One observation by Reimer: "One commentator wondered aloud if we really wanted to support a society that requires us to work so hard that we have no time to have children. I would argue that we are already that society. This just makes it easier for women to navigate it." She also points out that before focusing on such a relatively exotic perk, we should work harder on accessibility of health coverage, maternity benefits, day care, flexible work hours, etc.
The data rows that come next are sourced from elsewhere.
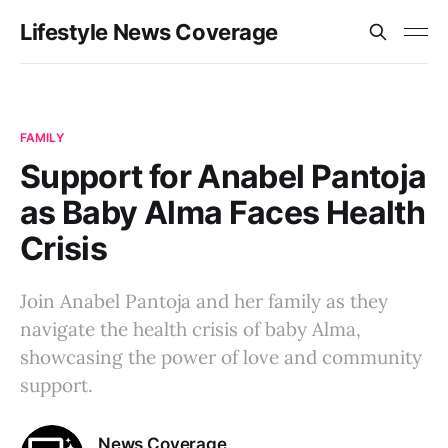
Lifestyle News Coverage
FAMILY
Support for Anabel Pantoja
as Baby Alma Faces Health
Crisis
Join Anabel Pantoja and her family as they
navigate the health crisis of baby Alma,
showcasing the power of love and community
support.
News Coverage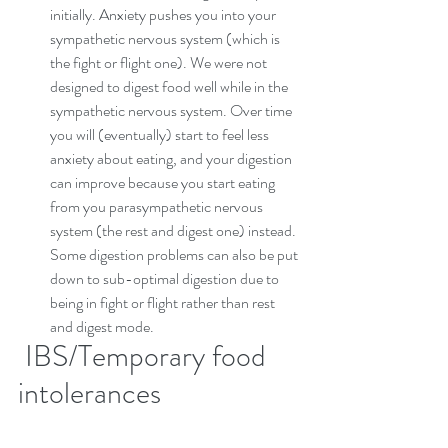
initially. Anxiety pushes you into your 
sympathetic nervous system (which is 
the fight or flight one). We were not 
designed to digest food well while in the 
sympathetic nervous system. Over time 
you will (eventually) start to feel less 
anxiety about eating, and your digestion 
can improve because you start eating 
from you parasympathetic nervous 
system (the rest and digest one) instead. 
Some digestion problems can also be put 
down to sub-optimal digestion due to 
being in fight or flight rather than rest 
and digest mode.
 IBS/Temporary food 
intolerances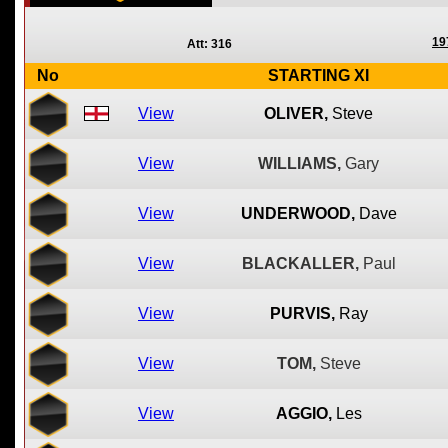
19
Att: 316
No
STARTING XI
View
OLIVER,
Steve
View
WILLIAMS,
Gary
View
UNDERWOOD,
Dave
View
BLACKALLER,
Paul
View
PURVIS,
Ray
View
TOM,
Steve
View
AGGIO,
Les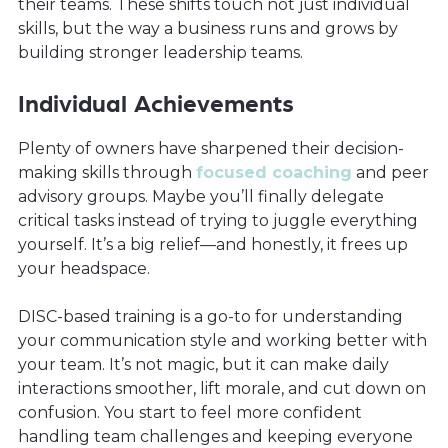
their teams. These shifts touch not just individual
skills, but the way a business runs and grows by
building stronger leadership teams.
Individual Achievements
Plenty of owners have sharpened their decision-
making skills through
focused coaching
and peer
advisory groups. Maybe you’ll finally delegate
critical tasks instead of trying to juggle everything
yourself. It’s a big relief—and honestly, it frees up
your headspace.
DISC-based training is a go-to for understanding
your communication style and working better with
your team. It’s not magic, but it can make daily
interactions smoother, lift morale, and cut down on
confusion. You start to feel more confident
handling team challenges and keeping everyone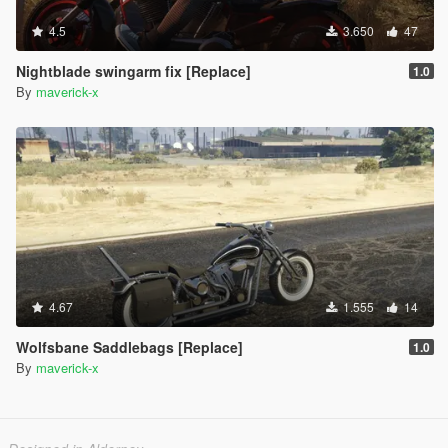
4.5
3.650
47
Nightblade swingarm fix [Replace]
1.0
By
maverick-x
4.67
1.555
14
Wolfsbane Saddlebags [Replace]
1.0
By
maverick-x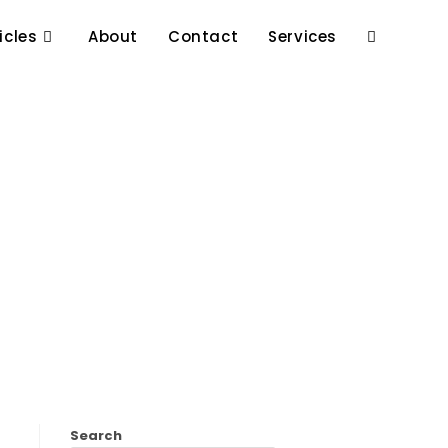
icles
About
Contact
Services
Search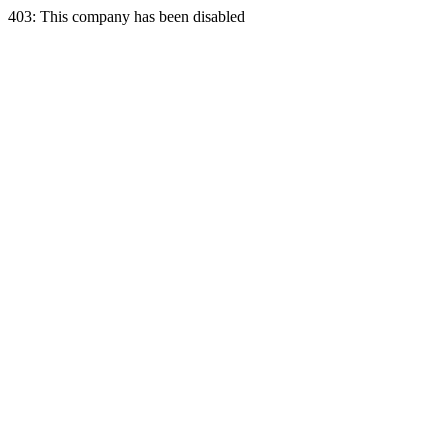
403: This company has been disabled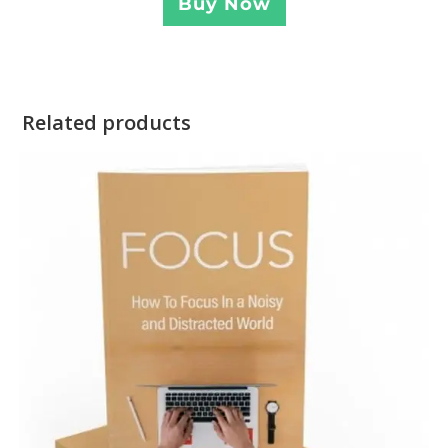
Buy Now
Related products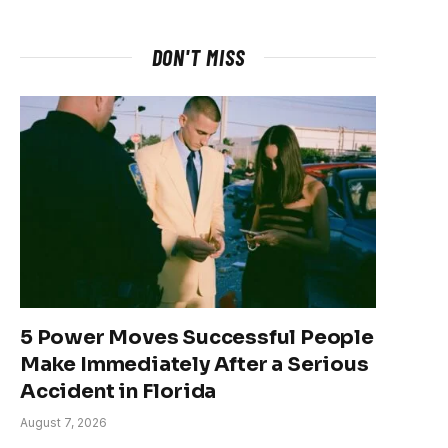
DON'T MISS
5 Power Moves Successful People
Make Immediately After a Serious
Accident in Florida
August 7, 2026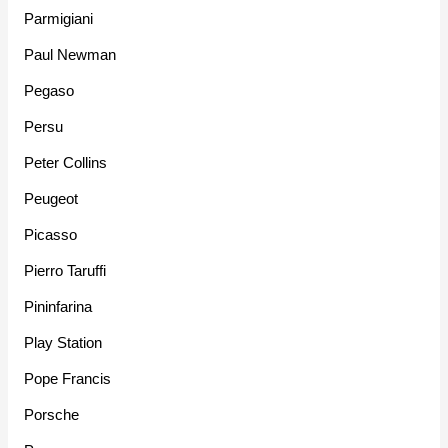
Parmigiani
Paul Newman
Pegaso
Persu
Peter Collins
Peugeot
Picasso
Pierro Taruffi
Pininfarina
Play Station
Pope Francis
Porsche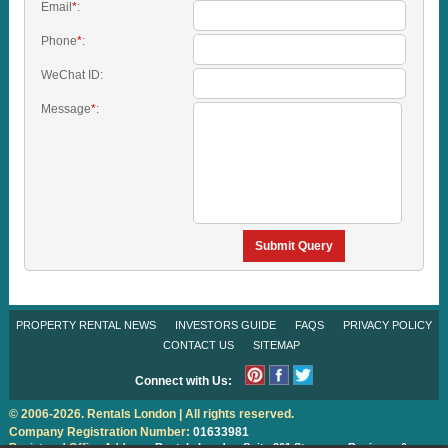
Email
*
:
Phone
*
:
WeChat ID:
Message
*
:
Submit Query
PROPERTY RENTAL NEWS
INVESTORS GUIDE
FAQS
PRIVACY POLICY
CONTACT US
SITEMAP
Connect with Us:
© 2006-2026. Rentals London | All rights reserved.
Company Registration Number:
01633981
Registered Office Address:
Rentals London
Suite 301 Stanmore Business &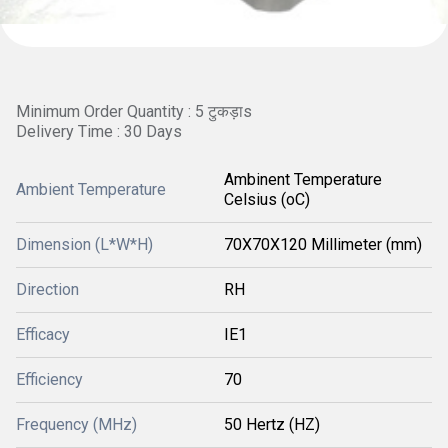
Minimum Order Quantity : 5 टुकड़ाs
Delivery Time : 30 Days
Ambinent Temperature
Ambient Temperature
Celsius (oC)
Dimension (L*W*H)
70X70X120 Millimeter (mm)
Direction
RH
Efficacy
IE1
Efficiency
70
Frequency (MHz)
50 Hertz (HZ)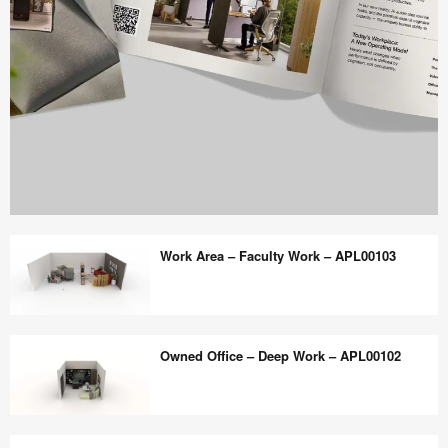
Work
Better
Work Area – Faculty Work – APL00103
magazine
shares
design,
Work
insights
Area
Owned Office – Deep Work – APL00102
+
–
research
Faculty
to
Work
Owned
help
–
Office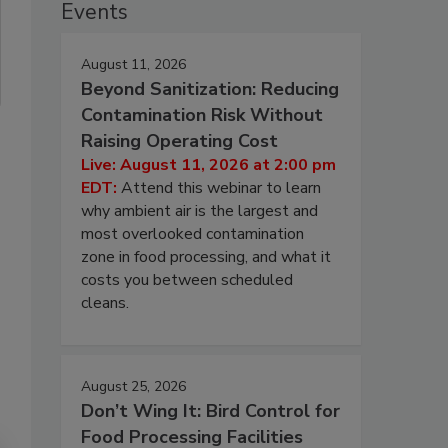
Events
August 11, 2026
Beyond Sanitization: Reducing
Contamination Risk Without
Raising Operating Cost
Live: August 11, 2026 at 2:00 pm
EDT:
Attend this webinar to learn
why ambient air is the largest and
most overlooked contamination
zone in food processing, and what it
costs you between scheduled
cleans.
August 25, 2026
Don’t Wing It: Bird Control for
Food Processing Facilities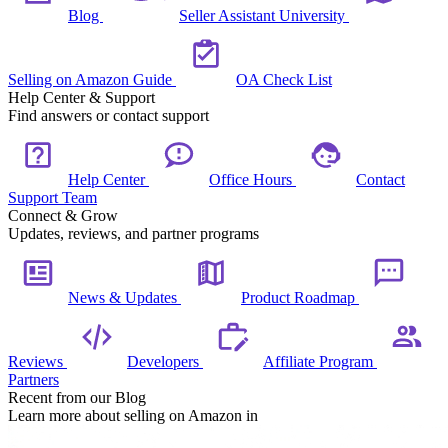
Blog
Seller Assistant University
Selling on Amazon Guide
OA Check List
Help Center & Support
Find answers or contact support
Help Center
Office Hours
Contact
Support Team
Connect & Grow
Updates, reviews, and partner programs
News & Updates
Product Roadmap
Reviews
Developers
Affiliate Program
Partners
Recent from our Blog
Learn more about selling on Amazon in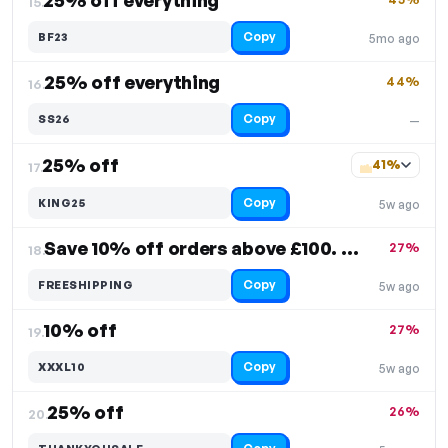
25% off everything
15.
Copy
BF23
5mo ago
25% off everything
44%
16.
Copy
SS26
—
25% off
41%
17.
Copy
KING25
5w ago
Save 10% off orders above £100. Free Shipping
27%
18.
Copy
FREESHIPPING
5w ago
10% off
27%
19.
Copy
XXXL10
5w ago
25% off
26%
20.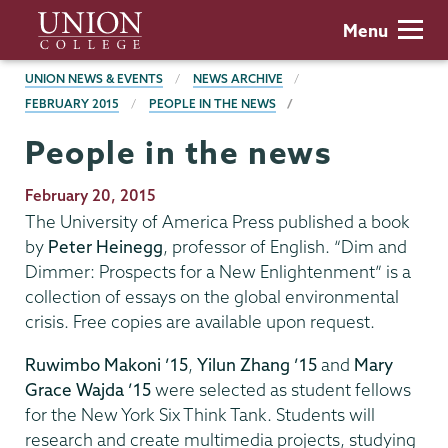
Skip
Union
Menu
to
College
main
BREADCRUMBS
UNION NEWS & EVENTS
NEWS ARCHIVE
content
FEBRUARY 2015
PEOPLE IN THE NEWS
People in the news
Publication
February 20, 2015
Date
The University of America Press published a book
by
Peter Heinegg
, professor of English. “Dim and
Dimmer: Prospects for a New Enlightenment” is a
collection of essays on the global environmental
crisis. Free copies are available upon request.
Ruwimbo Makoni ’15
,
Yilun Zhang ’15
and
Mary
Grace Wajda ’15
were selected as student fellows
for the New York Six Think Tank. Students will
research and create multimedia projects, studying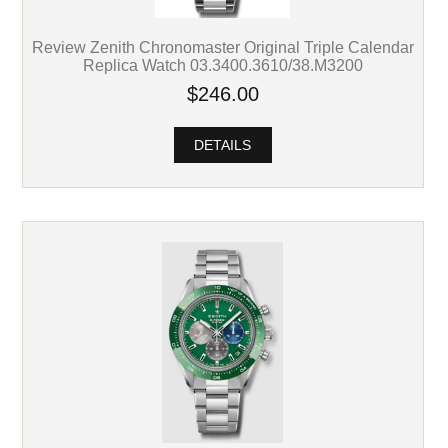
Review Zenith Chronomaster Original Triple Calendar
Replica Watch 03.3400.3610/38.M3200
$246.00
DETAILS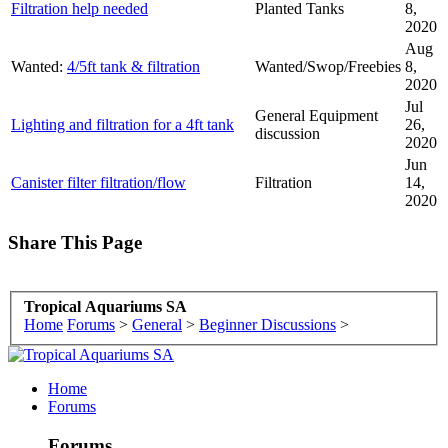
Filtration help needed
Planted Tanks
8,
2020
Aug
Wanted:
4/5ft tank & filtration
Wanted/Swop/Freebies
8,
2020
Jul
General Equipment
Lighting and filtration for a 4ft tank
26,
discussion
2020
Jun
Canister filter filtration/flow
Filtration
14,
2020
Share This Page
Tropical Aquariums SA
Home
Forums
>
General
>
Beginner Discussions
>
Home
Forums
Forums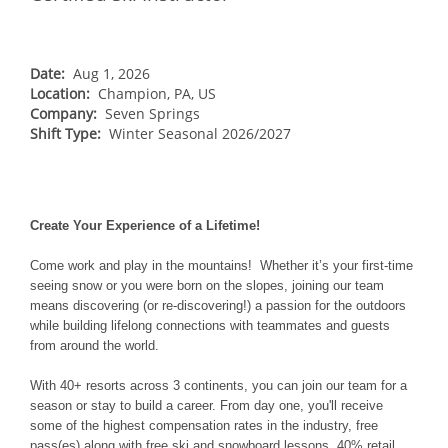
NORTHEAST
Breckenridge
Northstar
Stowe
MID-ATLANTIC
Park City
Kirkwood
Okemo
Liberty
MIDWEST
Date:
Aug 1, 2026
Keystone
Location:
Stevens Pass
Champion, PA, US
Mount Snow
Roundtop
Wilmot
CANADA
Company:
Seven Springs
Crested Butte
Hunter
Shift Type:
Whitetail
Winter Seasonal 2026/2027
Afton Alps
Whistler Blackcomb
AUSTRALIA
Grand Teton Lodge Company
Attitash
Jack Frost Big Boulder
Mt Brighton
Perisher
Vail Resorts Headquarters
Wildcat
Alpine Valley
Falls Creek
Mount Sunapee
Create Your Experience of a Lifetime!
Boston Mills & Brandywine
Hotham
Crotched
Mad River Mountain
Come work and play in the mountains! Whether it’s your first-time
seeing snow or you were born on the slopes, joining our team
Hidden Valley
means discovering (or re-discovering!) a passion for the outdoors
while building lifelong connections with teammates and guests
Snow Creek
from around the world.
Paoli Peaks
With 40+ resorts across 3 continents, you can join our team for a
season or stay to build a career. From day one, you'll receive
some of the highest compensation rates in the industry, free
pass(es) along with free ski and snowboard lessons, 40% retail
Those who've read Heinlein's PODKAYNE OF MARS will recall that in the future society of the novel a similar process of cryogenic preservation is routine (on Mars, at least, where the human inhabitants tend to marry early and have large families). The custom reconciles the discrepancy between the best biological age for conceiving and gestating infants and the best social age, in terms of emotional maturity and financial stability, for rearing them. In this novel, however, couples don't save eggs or embryos; they have full-term infants, produced through natural pregnancy and birth, frozen. Podkayne mentions one typical example, a young married couple who have their babies while finishing school, then consign them to cryogenic preservation. After both husband and wife complete the main phase of their careers and take early retirement, they have all three of their babies revived to be raised as triplets. Podkayne's own mother had five children in quick succession, Podkayne and her younger brother being characters in the novel and their three infant siblings still being in stasis at the opening of the story. If Heinlein were writing this book now, I suspect he would opt for preservation of embryos rather than full-term babies.
If the technology of freezing eggs or embryos ever becomes reliable enough to be as routine as on Podkayne's Mars, would that necessarily be a Good Thing? We might ask whether professional women who decline this perk and choose to have children earlier in their careers might find themselves subtly penalized, stigmatized as not sufficiently dedicated to their work. And would the custom of allowing some women (the privileged) to postpone the child-rearing life stage through cryogenics spawn yet another class distinction? Given the possibility of these effects, might availability of such a procedure become another way of encouraging women to become as workaholic as would-be successful men have traditionally been expected to be?